BEGIN SOURCE TEXT

From theguardian.com

The Thai Buddhist sangha has faced one of its most painful reckonings in recent memory. A woman known to the public as Ms. Golf handed over to police more than 80,000 photos and 5,600 videos documenting explicit sexual encounters with at least nine senior monks, some in full monastic robes. These were not isolated lapses but sustained relationships—emotional, material, and sexual—hidden behind façades of devout public service. The revelations have caused public outrage, deep moral concern, and urgent calls for reform.

Just months earlier, the abbot of Wat Rai Khing had been arrested along with a woman in a temple-embezzlement case involving some 300 million baht (US$9.25 million). Together, these scandals have sent ripples through Thai society, where approximately 93 per cent of the population identify as Buddhists. Now, two major state-led responses are underway. First, lawmakers have proposed to criminalize sexual relations between monks and laywomen under the Sangha Act. And second, a more structural plan has been put forward to create a centralized “Buddhist Bank” to manage temple assets transparently. Both moves reflect growing recognition that traditional self-regulation within the sangha has failed in key areas—particularly around celibacy, financial integrity, and accountability.

END SOURCE TEXT

__ASSIGNMENT__. Pick up the article on the Thai monk scandals and proposed reforms where it stops, and keep writing it. The records that come next aren't needed here.

BEGIN DATASET RECORDS

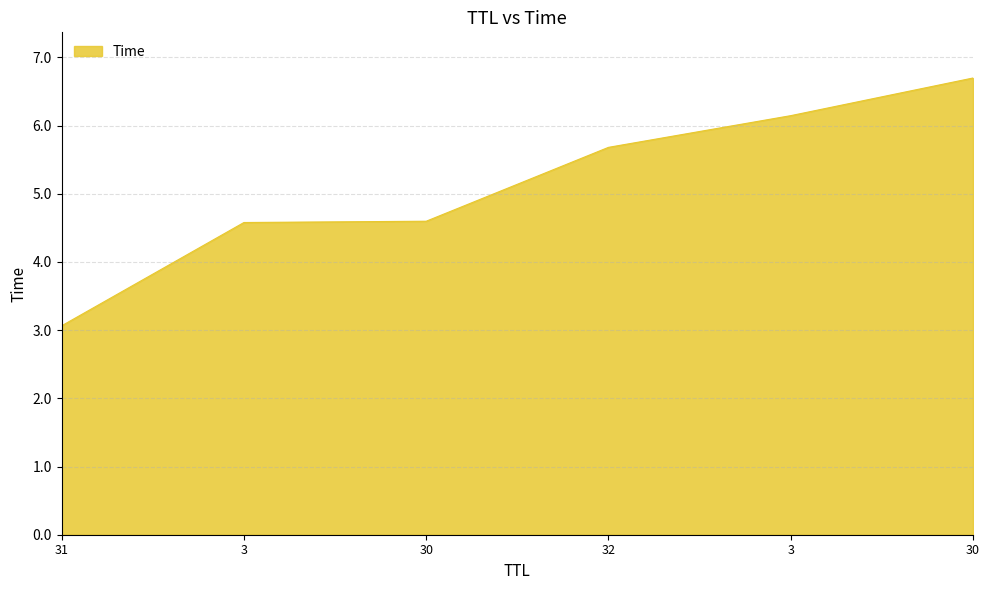

How many lines are shown in the chart?

1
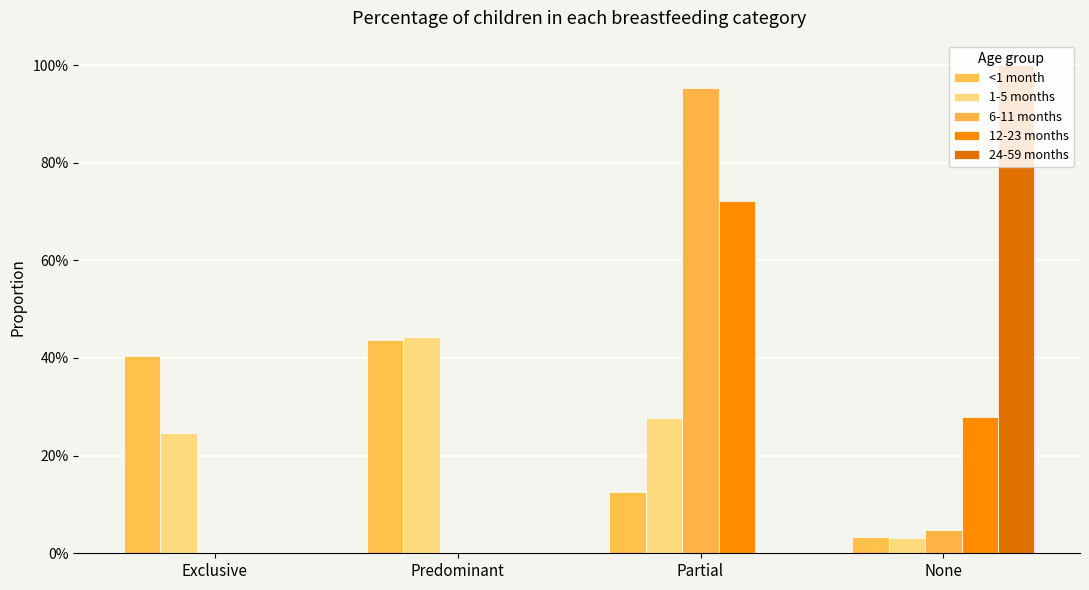

Reading left to right, what are all the values shown in this chart?

<1 month: Exclusive=0.4	Predominant=0.4	Partial=0.1	None=0.0
1-5 months: Exclusive=0.2	Predominant=0.4	Partial=0.3	None=0.0
6-11 months: Exclusive=0.0	Predominant=0.0	Partial=1.0	None=0.0
12-23 months: Exclusive=0.0	Predominant=0.0	Partial=0.7	None=0.3
24-59 months: Exclusive=0.0	Predominant=0.0	Partial=0.0	None=1.0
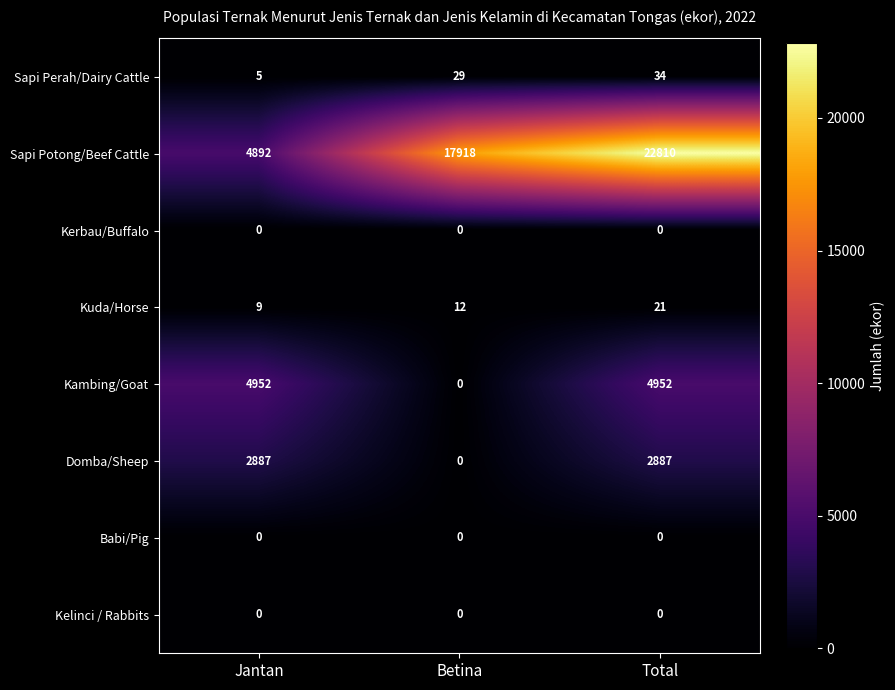

What is the approximate value of Sapi Perah/Dairy Cattle at Betina, to the nearest 10?

30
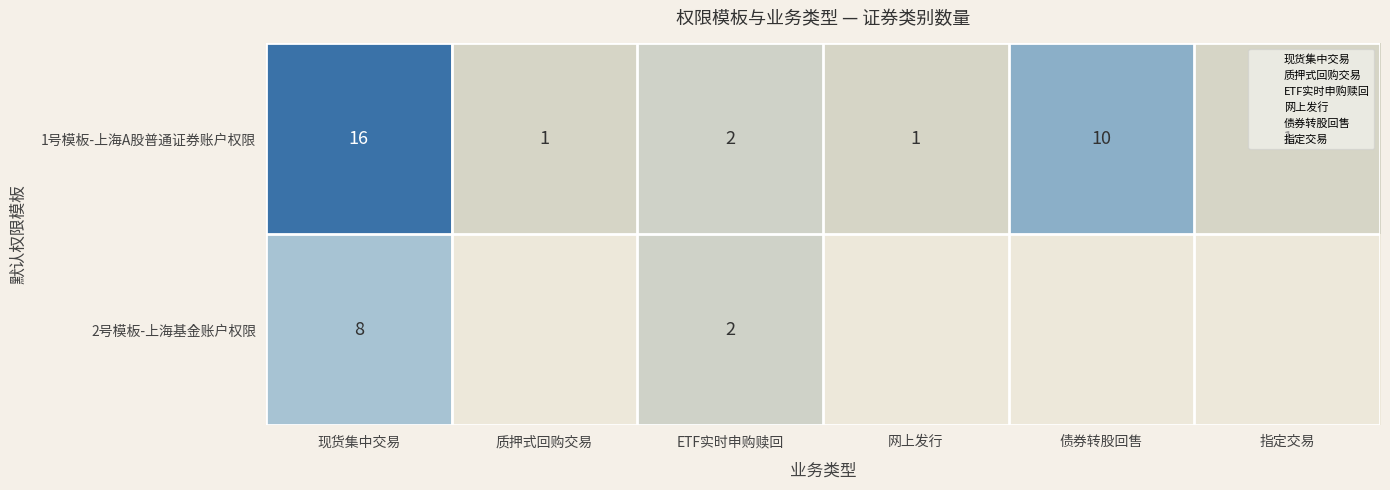

Which series has the widest spread of values?

1号模板-上海A股普通证券账户权限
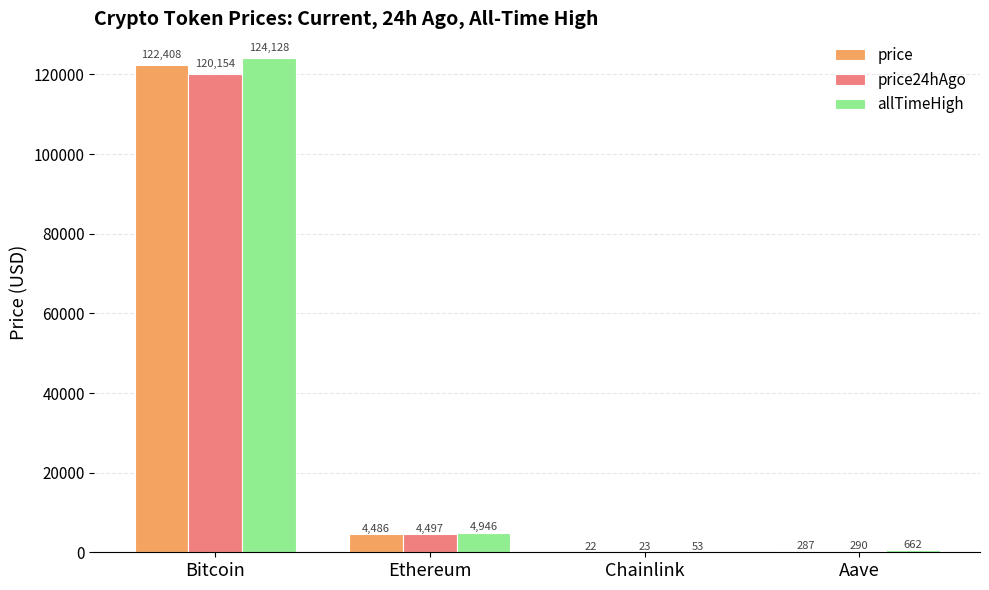

Which series has the largest total across all categories?

allTimeHigh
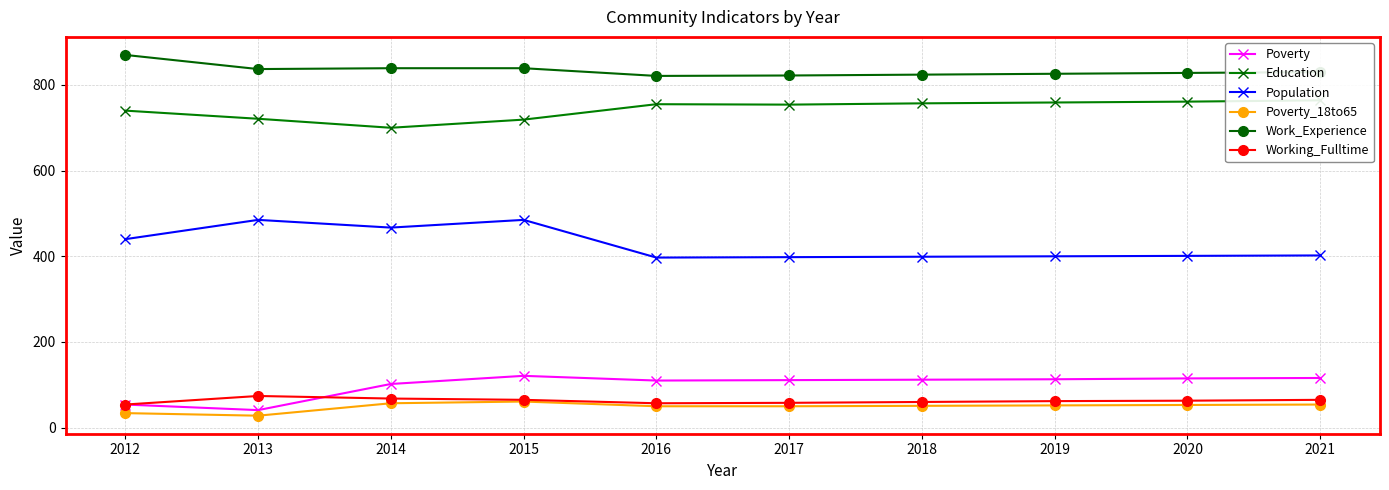

Between 2019 and 2021, which series saw the biggest shift?

Education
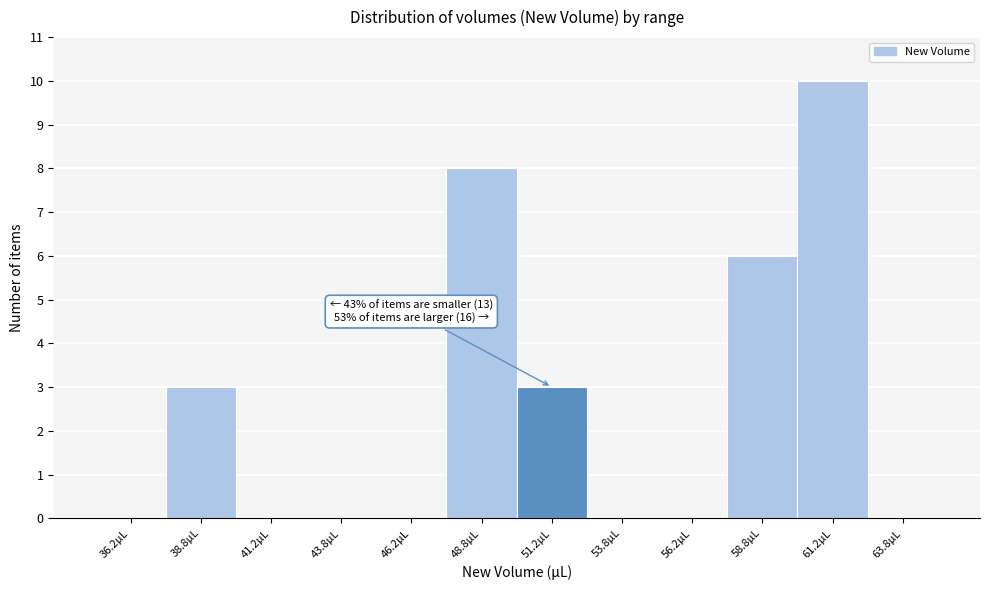

Over which range of the x-axis is the bar tallest?

60.0 to 62.5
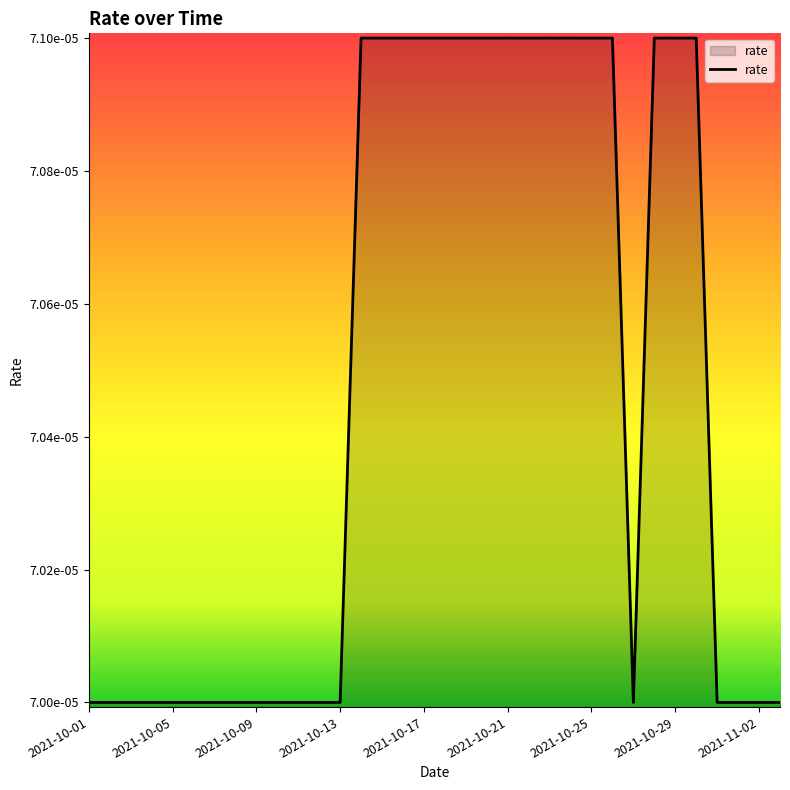

Does the chart display data point markers on the line(s)?

No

END DATASET RECORDS

__ANSWER TO THIS TASK__.
But what might successful reform in Buddhism actually look like? And are punitive laws and fiscal oversight enough to restore faith in one of the world’s most respected and ancient religious traditions?

To explore these questions, it is helpful to look to the past. One of the most consequential Buddhist reform movements in recent history took place not in Thailand but in 19th-century colonial Sri Lanka. There, too, Buddhism faced external pressures and internal decline. There, too, laypeople stepped forward to demand integrity, education, and renewal. And there, too, the decisions made in moments of crisis shaped the religion for generations to come.

Lessons from the Sri Lankan revival

During British colonial rule in Sri Lanka (then Ceylon), Buddhism had been deprived of its place as the state religion and Christian missionary schools spread rapidly. As royal patronage dwindled, Buddhist temples lost their ability to maintain the relationships they had built up over previous centuries. In their place, Christian missionaries stepped in to provide basic education and moral instruction. Monastic communities became less disciplined and generations of young people were drawn to better-funded Christian or Western-style education systems with little grounding in the Dhamma. The monastic sangha, once a moral pillar of society, was increasingly sidelined.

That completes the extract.